Однако приказ есть приказ.

Село разбросано вверх по реке верст на пять. Несколько проулков тянутся от реки вглубь еще версты на две. Большое село. На две церкви. Базар по воскресеньям. Пересечение дорог. Одна ведет на Ставрополь. Население попряталось. Но какое мы вылавливаем, в основном, за большевиков. Голодные, грязные, одетые в рванье и лохмотья. Но за большевиков. Почему-то считают, что мы их прямо сейчас же в кандалы закуем и пошлем в Сибирь. А землю отдадим помещикам и капиталистам.

Мы их кормим пшенной кашей с маслом. Потом отпускаем, предварительно объяснив, что село их не сегодня-завтра будет взято. Спокойно и рассудительно втолковываем: будет бой, попадетесь под горячую руку, на себя пеняйте. Война есть война. Лучше прячьтесь дальше. И ждите!

-- А насчет помещиков и капиталистов... - усмехается Видеман, - глянь-ко, дядя, вишь того, в бородище?

Мужичок таращится на ездового Елисеева, здоровенного детину с бородой по грудь, в обмотках, в повытертом тулупе.

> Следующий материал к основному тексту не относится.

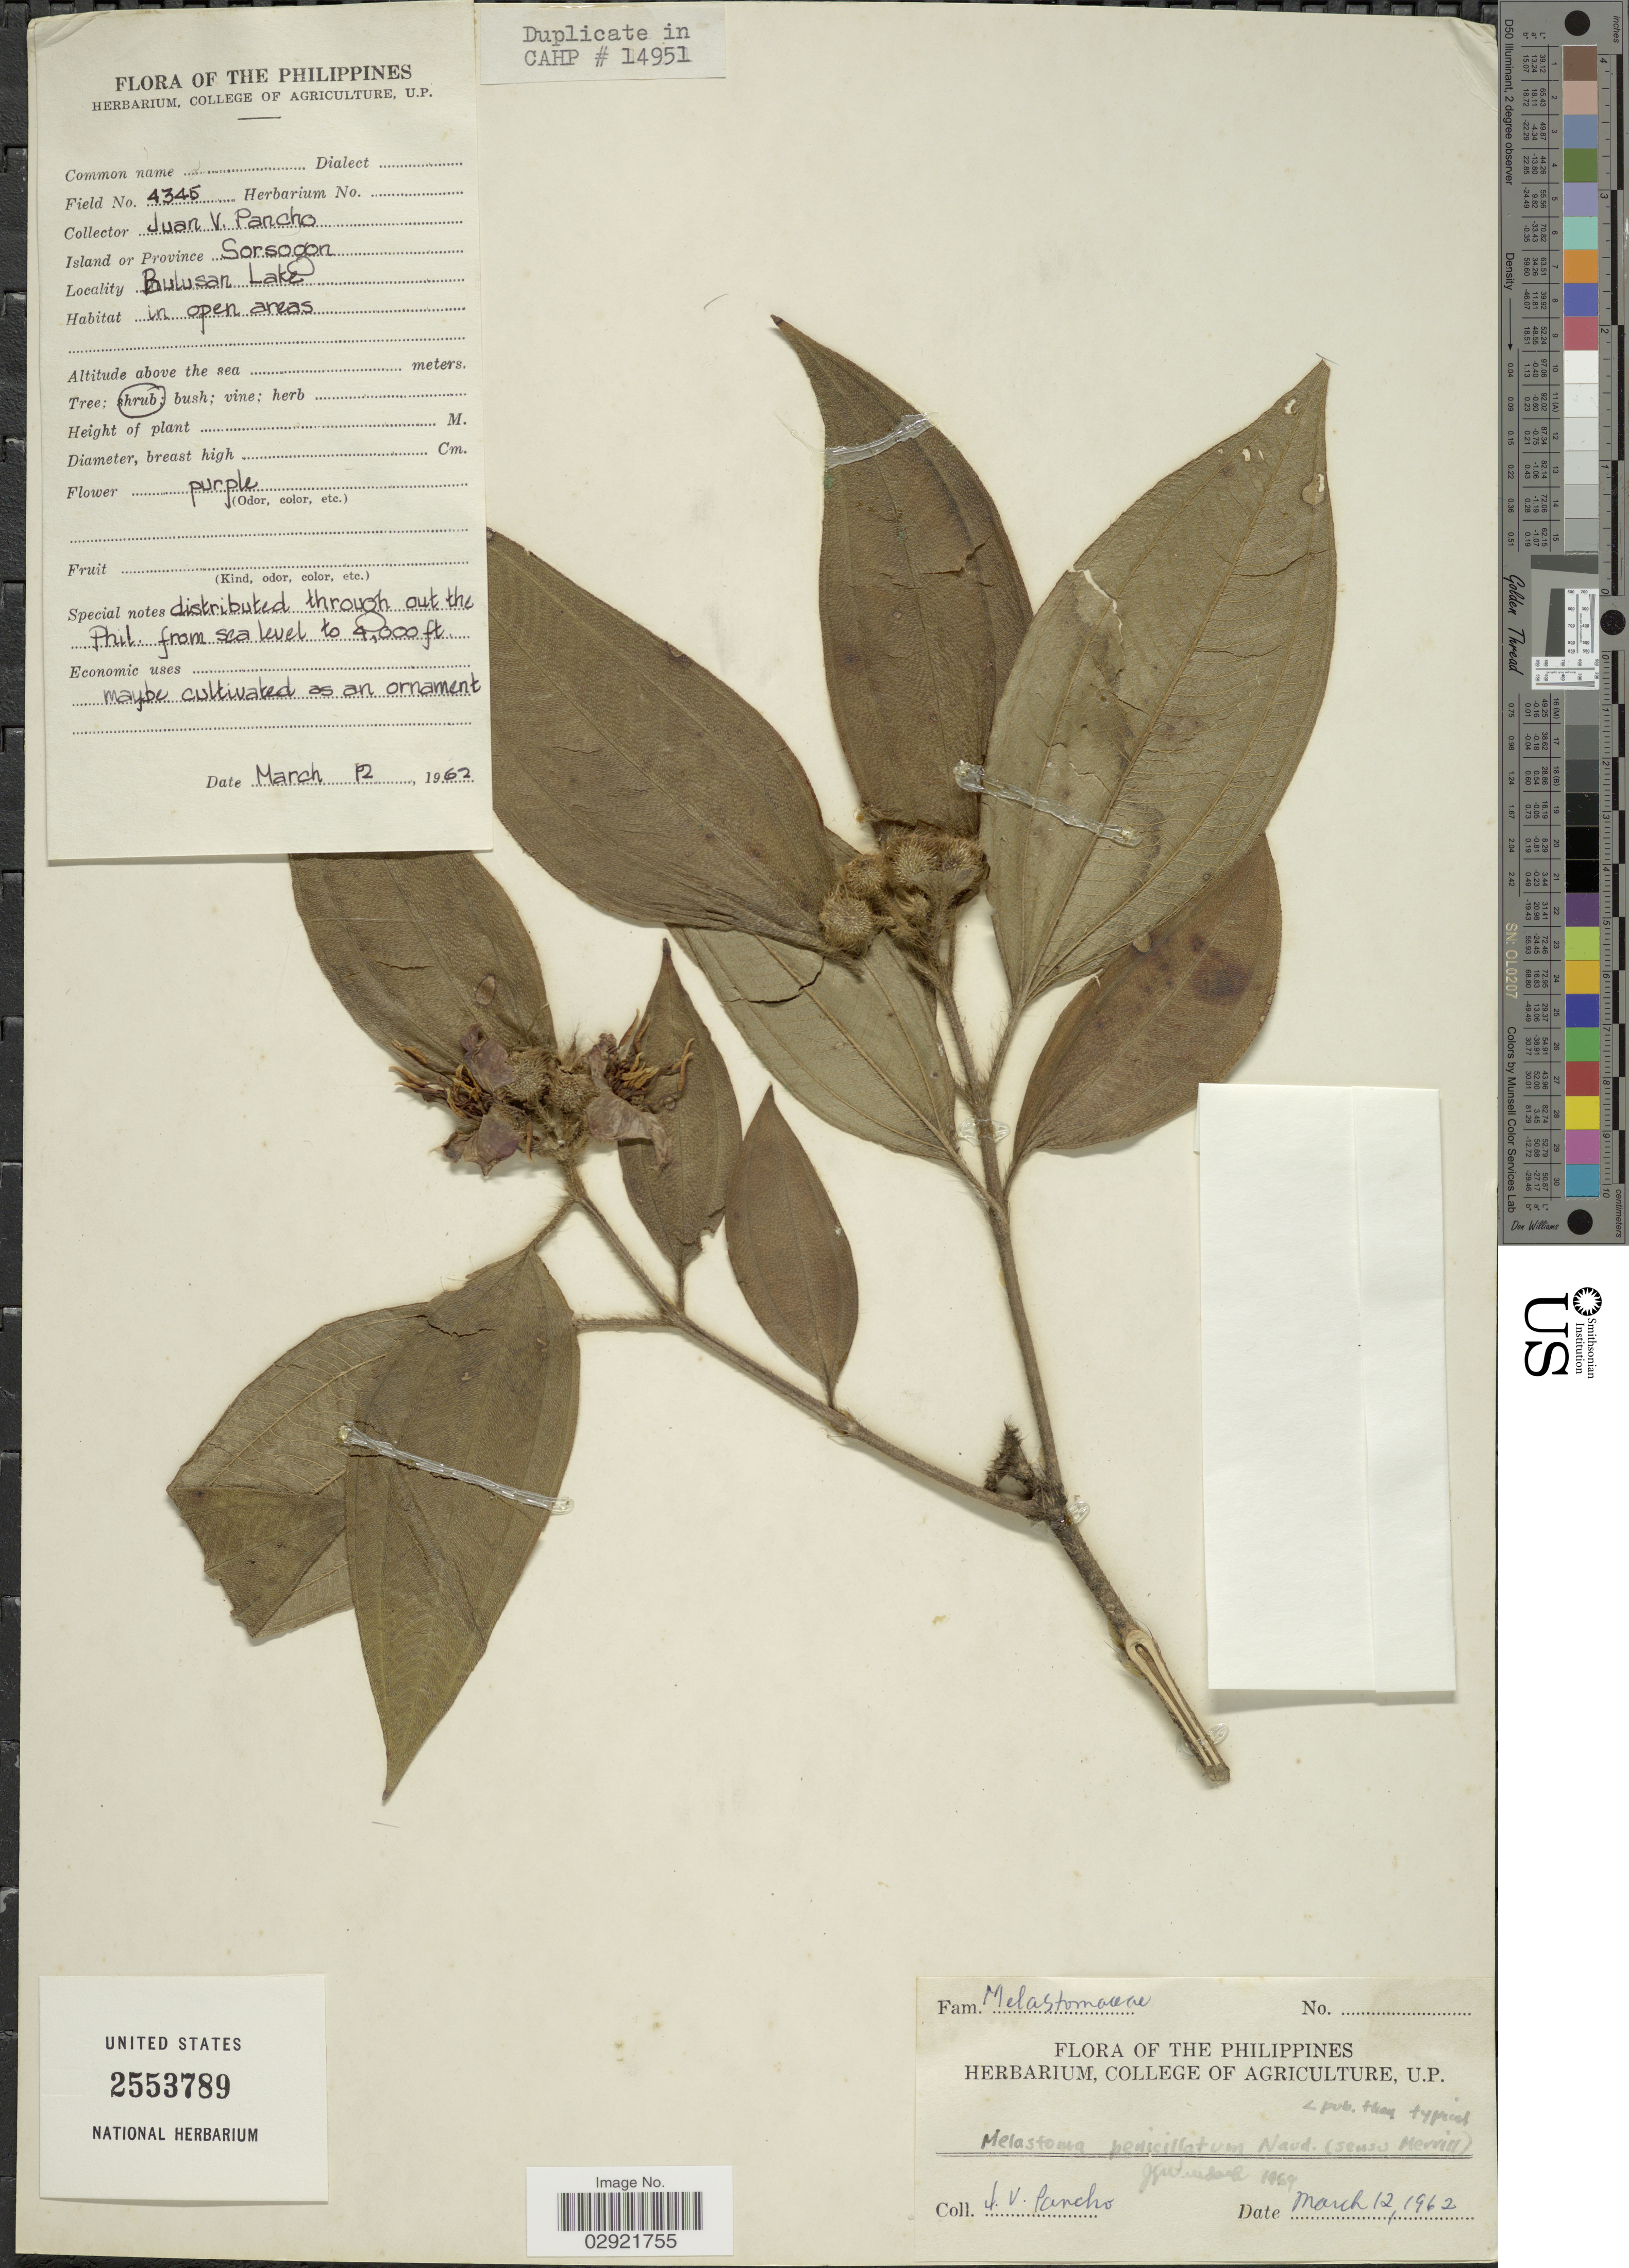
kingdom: Plantae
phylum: Tracheophyta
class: Magnoliopsida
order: Myrtales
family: Melastomataceae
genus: Melastoma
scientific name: Melastoma crinitum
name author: Roxb.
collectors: J. Pancho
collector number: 4345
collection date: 1962-03-12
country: Philippines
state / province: Bicol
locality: Island or Province Sorsogon. Bulusan Lake.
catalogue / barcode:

Он в этом тулупе зимой и летом.

-- Мы его, этого помещика, больше полугода за собой таскаем, коней ему самых лучших отдали, все, что в боях захватываем, ему, ему, проклятой прорве, а он жрет и жрет, по брюху-то разве не видно?

Елисеев в это время поднимается. Он в самом деле солидный, пузатый, неспешный. Он подхватывает жестяное ведро и идет к колодцу. Потом поит коней.

Видеман зло цедит в лицо местному:
-- Дурак ты, дядя!

Тот утыкается глазами в земляной пол. Сказать ему нечего.

После нашей атаки и красной контр-атаки на лугу, по кустам, в ложбинах осталось не меньше двадцати наших. Раненых мы вытащили. Дашенька Милославская не знает покоя. Едва притянет одного, крикнет что-то санитарам, а сама уже снова за бруствер. По ней несколько раз открывали огонь с той стороны.

-- Прапорщик Милославская!
-- Я сейчас, Иван Аристархович, там поручик Каминский... он ранен в грудь.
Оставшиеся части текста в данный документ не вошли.